There has been virtual silence between Jerusalem and Ankara since 2010, after nine Turks died while trying to deliver aid to the Gaza Strip by ship. Hamas, unsurprisingly, particularly benefited from the breakdown of the relationship. During this time they opened the first offices in Turkey. Their leaders, some of whom the USA has placed millions of dollars in bounties on, can travel in and out easily.

The icy diplomatic climate between the two countries has recently thawed – Erdogan received Israel’s President Isaac Herzog last year and even invited Prime Minister Benjamin Netanyahu to his place. But now “Bibi’s” visit is definitely off the table.

When more than 200 people died last week when a rocket hit Al-Ahli Hospital in Gaza City, Turkey – like almost everywhere else in the Muslim world – quickly singled out Israel as the culprit. Erdogan ordered three days of national mourning. No flag flew at half-mast for the victims of Hamas.

In contrast to most Western countries, there is no fundamental goodwill towards Israel in Turkey. Many Turks, regardless of their political orientation, see the Jewish state primarily as an occupier, an oppressor of Muslims. The latest escalation further fuels the antipathy. One in three Turks is in favor of a neutral stance – only about one in four would like to see Turkey play a mediating role. Only three percent are clearly in favor of supporting Israel. The fact that Hamas is not Palestine and the Israeli government is not the same as Israel obviously lacks this distinction here too.

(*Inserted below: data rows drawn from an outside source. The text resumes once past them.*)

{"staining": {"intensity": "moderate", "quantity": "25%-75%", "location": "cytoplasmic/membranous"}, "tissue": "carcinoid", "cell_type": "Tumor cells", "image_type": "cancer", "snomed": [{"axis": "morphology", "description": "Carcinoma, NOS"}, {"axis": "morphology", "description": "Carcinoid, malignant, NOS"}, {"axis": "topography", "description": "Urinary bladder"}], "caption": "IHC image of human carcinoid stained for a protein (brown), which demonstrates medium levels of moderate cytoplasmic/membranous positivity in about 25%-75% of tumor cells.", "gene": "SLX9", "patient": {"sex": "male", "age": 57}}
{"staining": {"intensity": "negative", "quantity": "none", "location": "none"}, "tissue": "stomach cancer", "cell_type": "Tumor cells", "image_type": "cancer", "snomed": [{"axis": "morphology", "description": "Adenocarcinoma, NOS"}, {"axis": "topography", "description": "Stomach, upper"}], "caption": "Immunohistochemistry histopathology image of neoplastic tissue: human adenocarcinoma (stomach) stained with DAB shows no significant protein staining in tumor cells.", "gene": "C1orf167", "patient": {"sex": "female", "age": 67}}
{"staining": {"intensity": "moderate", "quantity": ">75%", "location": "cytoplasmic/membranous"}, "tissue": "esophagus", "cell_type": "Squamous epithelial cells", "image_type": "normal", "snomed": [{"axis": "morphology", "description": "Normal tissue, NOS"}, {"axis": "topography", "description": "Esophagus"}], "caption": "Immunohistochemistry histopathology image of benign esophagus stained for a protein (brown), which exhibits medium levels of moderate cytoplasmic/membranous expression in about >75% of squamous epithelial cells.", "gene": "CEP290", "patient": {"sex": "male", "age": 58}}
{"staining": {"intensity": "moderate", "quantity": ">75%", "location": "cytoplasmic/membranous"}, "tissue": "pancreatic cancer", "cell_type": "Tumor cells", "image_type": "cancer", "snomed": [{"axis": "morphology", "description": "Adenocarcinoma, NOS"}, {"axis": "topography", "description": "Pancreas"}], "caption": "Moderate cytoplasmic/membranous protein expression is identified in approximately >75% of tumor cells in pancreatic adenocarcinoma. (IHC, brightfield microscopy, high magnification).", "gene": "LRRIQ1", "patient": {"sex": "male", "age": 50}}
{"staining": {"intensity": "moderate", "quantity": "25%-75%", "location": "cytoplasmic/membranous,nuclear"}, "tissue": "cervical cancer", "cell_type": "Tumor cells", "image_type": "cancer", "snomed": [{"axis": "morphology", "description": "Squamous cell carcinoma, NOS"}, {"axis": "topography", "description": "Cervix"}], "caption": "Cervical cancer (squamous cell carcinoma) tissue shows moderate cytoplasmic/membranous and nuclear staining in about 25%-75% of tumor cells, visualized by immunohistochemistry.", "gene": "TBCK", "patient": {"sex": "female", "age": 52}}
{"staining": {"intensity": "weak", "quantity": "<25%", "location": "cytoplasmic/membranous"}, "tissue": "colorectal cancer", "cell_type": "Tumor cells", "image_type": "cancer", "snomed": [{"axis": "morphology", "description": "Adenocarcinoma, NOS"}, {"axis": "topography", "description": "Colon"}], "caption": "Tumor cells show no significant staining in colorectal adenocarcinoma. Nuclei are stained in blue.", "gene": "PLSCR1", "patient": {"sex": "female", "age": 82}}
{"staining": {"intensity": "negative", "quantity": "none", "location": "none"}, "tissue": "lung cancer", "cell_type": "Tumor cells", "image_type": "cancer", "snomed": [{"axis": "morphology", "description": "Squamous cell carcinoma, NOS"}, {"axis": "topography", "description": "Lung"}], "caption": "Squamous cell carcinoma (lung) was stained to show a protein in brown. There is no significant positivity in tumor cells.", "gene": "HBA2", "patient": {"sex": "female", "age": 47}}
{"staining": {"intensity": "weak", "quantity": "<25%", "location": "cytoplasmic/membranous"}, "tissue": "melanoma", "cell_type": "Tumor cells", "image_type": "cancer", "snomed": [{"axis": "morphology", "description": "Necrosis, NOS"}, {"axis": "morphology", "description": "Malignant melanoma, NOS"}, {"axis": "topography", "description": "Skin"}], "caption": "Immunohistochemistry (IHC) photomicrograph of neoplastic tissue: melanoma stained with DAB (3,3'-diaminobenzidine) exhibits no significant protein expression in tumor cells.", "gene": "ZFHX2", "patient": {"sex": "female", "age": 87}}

Joining forces with Hamas: the result of a cost-benefit analysis

Erdoħan’s initial reluctance also caused Ankara to shake its head. Former Prime Minister Ahmet Davutoglu criticized what he saw as Erdogan’s weak reaction, and the spectrum of left-wing parties followed suit.

Pressure also came from our own corner, for example from the Kurdish, Hezbollah-affiliated party Hüda Par. Since the elections in May, four MPs have sat at Erdoǧan’s table. The party calls for complete secession from Jerusalem – economically, militarily and diplomatically. Erdoħan’s most important ally Devlet Bahçeli, the right-wing extremist leader of the largest coalition party MHP, also took a much more rigorous stance from the start. He gave Israel a 24-hour deadline to stop bombing the Gaza Strip – otherwise Turkey would have to “do everything that its historical, humanitarian and religious responsibility requires.” The longer Erdoħan stayed on his experimental, moderate course, the more time the competition had to stage itself.

According to experts, Erdoǧan’s initial hesitation may also have economic reasons. Siding with Hamas could scare away foreign investors. And Turkey needs that. The country’s economic situation remains poor despite a gradual upswing. The lira’s decline had eased in the meantime, but inflation recently shot up again and .

Personal resentment or not, Erdogan’s course correction is ultimately an expression of sheer opportunism. As an arbitrator, he could have briefly shone in foreign policy. But he would have lost with his core voters. Apart from that, more influential intermediaries have come to the fore. When in doubt, the Hamas leadership is more likely to listen to its donors from Qatar and the Netanyahu government is more likely to listen to its comparatively reliable neighbor Egypt.

What remains for Erdoǧan is a cost-benefit calculation. And according to them, joining forces with terrorists is simply more worthwhile.